Forse più che di geografia si dovrebbe parlare di geopolitica del pallone. Applicare i concetti di Mackinder, affidandosi così alla scuola americana, può infatti aiutare a comprendere il concetto. Lo studioso sosteneva infatti la teoria dell’heartland, ovvero del “cuore della terra” se lo si vuole tradurre in modo piuttosto letterale. Avrebbe ipoteticamente conquistato il mondo colui che sarebbe stato in grado di dominare la terra ferma, ma non una qualsiasi: l’Eurasia. Facile immaginare perché nel momento in cui sia emersa la potenza sovietica, tutti gli americani si siano alquanto spaventati, ma questa è un’altra storia. Cosa c’entra con il calcio?
L’heartland era di fatto il “cuore pulsante della terra” e se si sottopone questo concetto all’ambito calcistico, il primo luogo che viene in mente è l’Europa. I campionati di più alto livello si trovano proprio qui e non è un caso che nella maggior parte dei casi i migliori giocatori del mondo abbiano disputato dei campionati europei. Cosa può fare dunque una potenza che aspira ad ottenere i benefici di un’industria così prolifica come quella del calcio? Cercare di sottrarre in un certo senso coloro che danno valore a questa heartland, provando ad attirare l’attenzione mediatica su di sé.
In principio furono gli USA, poi la Cina e ora l’Arabia
I primi a proporsi da lontano con cifre faraoniche furono gli Stati Uniti, che per la verità hanno sempre dato maggiore valore al calcio femminile (anche se gli squilibri economici direbbero tutt’altro). A livello sociale però la situazione è lampante. Il movimento calcistico femminile statunitense è quello più all’avanguardia in confronto agli altri. Serviva però traslare questo successo al campo maschile e quindi sono partite le offerte faraoniche per attrarre grandi giocatori. Il Cagliari scudettato andò a fare una tourneé negli USA. Pelè, Chinaglia giocarono nei Cosmos. Più di recente Beckham e Ibrahimovic hanno avuto esperienze ai LA Galaxy, mentre Messi è approdato al Miami. Eppure, nonostante la trafila di campioni è rimasto un dato incontrastabile: lo hanno fatto tutti a fine carriera o quasi, riconoscendo la minore competitività del torneo.

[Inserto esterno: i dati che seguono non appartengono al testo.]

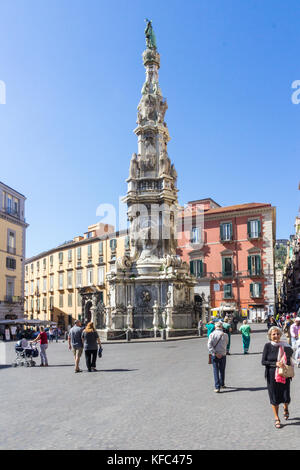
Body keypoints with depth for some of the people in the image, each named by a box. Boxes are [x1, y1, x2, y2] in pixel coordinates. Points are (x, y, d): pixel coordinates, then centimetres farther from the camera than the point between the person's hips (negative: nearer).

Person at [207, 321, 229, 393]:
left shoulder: (212, 334, -7)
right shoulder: (225, 335, -5)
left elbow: (209, 345, -17)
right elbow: (226, 344, 5)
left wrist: (214, 353, -18)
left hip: (214, 355, -1)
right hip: (223, 355, 1)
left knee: (216, 371, 3)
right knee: (222, 371, 18)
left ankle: (217, 387, -4)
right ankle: (222, 384, 33)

Il secondo tentativo lo ha fatto la Cina che negli anni ’10 del 2000 ha messo in campo cifre faraoniche per assicurarsi grandi giocatori. L’emblema di questi trasferimenti è diventato suo malgrado Oscar, stellina del Chelsea andato nel pieno dei suoi anni a Shangai. Tuttavia, in Europa delle sue avventure si è saputo ben poco e di fatto è uscito abbastanza velocemente anche dal giro della Nazionale. Ora l’ultimo tentativo è dato dall’impulso dell’Arabia Saudita. Probabilmente dal punto di vista economico ora può assurgere ad una delle più grandi potenze mondiali e sta provando ad assicurarsi campioni per rendere attrattivo il suo campionato. Lo ha fatto con Ronaldo, non è un mistero, ma l’errore sembra lo stesso compiuto dagli USA qualche anno fa: si tratta sì di stella, ma sulla via del tramonto, seppure Ronaldo probabilmente farebbe ancora la sua differenza in Europa. La speranza che i tornei potessero brillare di luce riflessa sta flebilmente tramontando. Più che rendere attrattivo il campionato, continua ad essere attrattivo solo il singolo giocatore e se questa mossa può pagare nell’immediato, è difficile che continui a farlo nel futuro.
Quindi, avranno anche il controllo di piccole emanazioni del centro del mondo calcistico, ma non controllano l’heartland e, per riadattare la teoria al contesto: “Chi controlla l’Europa del calcio comanda l’Heartland: chi controlla l’Heartland comanda l’Isola-Mondo: chi controlla l’Isola-Mondo comanda il mondo”. Per il momento questo pericolo è scongiurato, nei prossimi anni chissà.